The makeshift armor I wore made no sound as I rose; the joints padded with thick cloth, let me move with steps as silent as the grave. Still, it felt heavy; heavy, but familiar, a second skin I had crafted over the last dozen years. I tested myself, swinging my sword in wide arcs; shoulders loose, I sat in a deep squat and jumped up into the air. My legs were not what they were, I sighed.
I could see the faces of the mob’s vanguard now, the gaping, mindless dead. I met the empty eyes of the nearest zombie whose bloated countenance betrayed nothing of the person he must once have been.
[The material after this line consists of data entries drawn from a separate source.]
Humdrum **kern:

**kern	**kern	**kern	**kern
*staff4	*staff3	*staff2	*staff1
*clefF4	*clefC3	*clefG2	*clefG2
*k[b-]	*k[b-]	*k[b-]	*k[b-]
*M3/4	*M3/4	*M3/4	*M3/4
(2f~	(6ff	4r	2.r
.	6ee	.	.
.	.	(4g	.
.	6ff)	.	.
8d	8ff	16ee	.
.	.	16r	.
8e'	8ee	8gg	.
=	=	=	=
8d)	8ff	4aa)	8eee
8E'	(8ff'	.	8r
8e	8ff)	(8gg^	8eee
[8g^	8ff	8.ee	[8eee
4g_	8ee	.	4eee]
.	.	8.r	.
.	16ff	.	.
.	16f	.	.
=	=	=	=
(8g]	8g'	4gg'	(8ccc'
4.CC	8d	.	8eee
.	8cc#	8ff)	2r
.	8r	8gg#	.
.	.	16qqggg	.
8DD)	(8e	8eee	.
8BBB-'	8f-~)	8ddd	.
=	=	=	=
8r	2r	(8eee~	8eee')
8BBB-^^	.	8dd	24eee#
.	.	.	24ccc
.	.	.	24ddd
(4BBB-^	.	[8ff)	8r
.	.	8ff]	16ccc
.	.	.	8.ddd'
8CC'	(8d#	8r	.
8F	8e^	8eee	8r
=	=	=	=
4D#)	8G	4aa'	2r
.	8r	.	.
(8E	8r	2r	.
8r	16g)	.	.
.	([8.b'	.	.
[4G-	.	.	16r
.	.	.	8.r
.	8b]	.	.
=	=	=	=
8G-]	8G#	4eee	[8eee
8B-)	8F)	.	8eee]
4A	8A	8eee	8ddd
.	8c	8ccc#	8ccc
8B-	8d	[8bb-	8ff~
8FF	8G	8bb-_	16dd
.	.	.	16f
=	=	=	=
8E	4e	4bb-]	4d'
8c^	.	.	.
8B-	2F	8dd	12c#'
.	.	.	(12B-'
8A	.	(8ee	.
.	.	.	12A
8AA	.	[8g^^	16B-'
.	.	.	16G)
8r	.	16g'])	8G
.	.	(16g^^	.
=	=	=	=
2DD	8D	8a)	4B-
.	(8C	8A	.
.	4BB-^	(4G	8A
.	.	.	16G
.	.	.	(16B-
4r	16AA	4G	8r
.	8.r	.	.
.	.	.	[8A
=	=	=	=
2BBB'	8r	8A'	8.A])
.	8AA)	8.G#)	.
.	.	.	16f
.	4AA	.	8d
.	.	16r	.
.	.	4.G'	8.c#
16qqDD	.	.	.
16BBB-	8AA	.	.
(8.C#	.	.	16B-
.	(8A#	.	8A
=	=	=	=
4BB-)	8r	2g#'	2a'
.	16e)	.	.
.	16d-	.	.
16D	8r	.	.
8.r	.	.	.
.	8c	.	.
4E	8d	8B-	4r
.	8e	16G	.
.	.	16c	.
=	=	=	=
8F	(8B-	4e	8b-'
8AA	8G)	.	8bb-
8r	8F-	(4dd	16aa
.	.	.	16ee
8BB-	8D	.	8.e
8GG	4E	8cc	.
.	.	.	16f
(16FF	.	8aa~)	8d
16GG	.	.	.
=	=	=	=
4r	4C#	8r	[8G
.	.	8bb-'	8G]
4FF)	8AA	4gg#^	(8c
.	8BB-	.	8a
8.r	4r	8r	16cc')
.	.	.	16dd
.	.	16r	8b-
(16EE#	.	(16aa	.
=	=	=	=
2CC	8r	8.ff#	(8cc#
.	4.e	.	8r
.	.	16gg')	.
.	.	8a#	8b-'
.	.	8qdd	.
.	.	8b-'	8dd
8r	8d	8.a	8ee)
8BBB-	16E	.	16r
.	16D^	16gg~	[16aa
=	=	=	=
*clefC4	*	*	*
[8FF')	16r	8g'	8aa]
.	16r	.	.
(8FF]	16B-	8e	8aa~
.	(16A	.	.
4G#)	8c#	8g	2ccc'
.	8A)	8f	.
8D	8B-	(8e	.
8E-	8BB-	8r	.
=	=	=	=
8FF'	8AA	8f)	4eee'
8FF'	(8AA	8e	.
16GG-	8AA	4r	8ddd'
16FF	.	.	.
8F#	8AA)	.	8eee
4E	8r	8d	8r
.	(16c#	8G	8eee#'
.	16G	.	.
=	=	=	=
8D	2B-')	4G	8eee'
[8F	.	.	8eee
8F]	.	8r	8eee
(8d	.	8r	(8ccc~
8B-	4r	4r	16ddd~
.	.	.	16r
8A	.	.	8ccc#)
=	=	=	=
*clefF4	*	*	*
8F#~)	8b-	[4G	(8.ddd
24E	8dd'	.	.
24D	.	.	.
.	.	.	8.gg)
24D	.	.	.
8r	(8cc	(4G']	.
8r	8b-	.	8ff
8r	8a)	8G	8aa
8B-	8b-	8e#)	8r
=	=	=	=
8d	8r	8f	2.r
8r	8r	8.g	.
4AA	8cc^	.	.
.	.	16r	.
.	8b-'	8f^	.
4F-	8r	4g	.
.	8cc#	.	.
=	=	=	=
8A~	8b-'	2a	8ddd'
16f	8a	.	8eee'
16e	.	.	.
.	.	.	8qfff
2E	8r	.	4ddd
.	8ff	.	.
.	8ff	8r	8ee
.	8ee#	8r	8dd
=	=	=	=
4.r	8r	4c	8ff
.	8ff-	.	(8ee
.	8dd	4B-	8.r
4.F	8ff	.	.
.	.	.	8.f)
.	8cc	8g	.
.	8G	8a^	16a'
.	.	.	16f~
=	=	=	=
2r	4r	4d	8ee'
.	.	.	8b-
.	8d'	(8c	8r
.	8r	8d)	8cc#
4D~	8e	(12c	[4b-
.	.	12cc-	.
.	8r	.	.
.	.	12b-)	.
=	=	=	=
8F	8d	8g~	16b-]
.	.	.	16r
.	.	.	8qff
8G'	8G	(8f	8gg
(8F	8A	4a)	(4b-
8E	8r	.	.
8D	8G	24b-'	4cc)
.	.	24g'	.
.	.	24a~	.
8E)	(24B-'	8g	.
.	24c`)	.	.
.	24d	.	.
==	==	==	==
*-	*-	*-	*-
“Have you come out against a robber or a thief?” I asked him. He continued to grunt and moan as he had been doing, paying no mind to my words. I thought on the quote a moment. Here I was, and yes it was a garden, but this was not night, nor was I their savior. Just another man, a son of man. I remembered another quote, and stepped toward the oncoming zombie:
“Buy a sword!” I shouted, and, keeping with the theme of my meditation, cut off the monster’s ear. He seemed not to care overmuch, or really to notice at all. Might as well go out in style, I figured.
Like a pirouetting dancer, I spun round and lobbed off his head. “Dance like no one’s watching,” I whispered, and I danced. Leaping in and out of the ghoulish fray, I began my grand opus. If I am to die, I prayed, let me die well. If you exist, please let me live.
So I danced with the mindless, biting mob, their untiring hands grasping, their unending numbers flooding; I was music, my body given over wholly to the spirit of rhythm and time which these undead things had forgotten. Their heads flew from their shoulders, one by one, until I was fighting over a pile of snapping skulls and motionless corpses.
I felt tired, but would not think it. Today was the day of my death—I would shortly be at rest. So, I forced my aching frame to continue, to move, to explode, and my sword flashed in the light of the sun.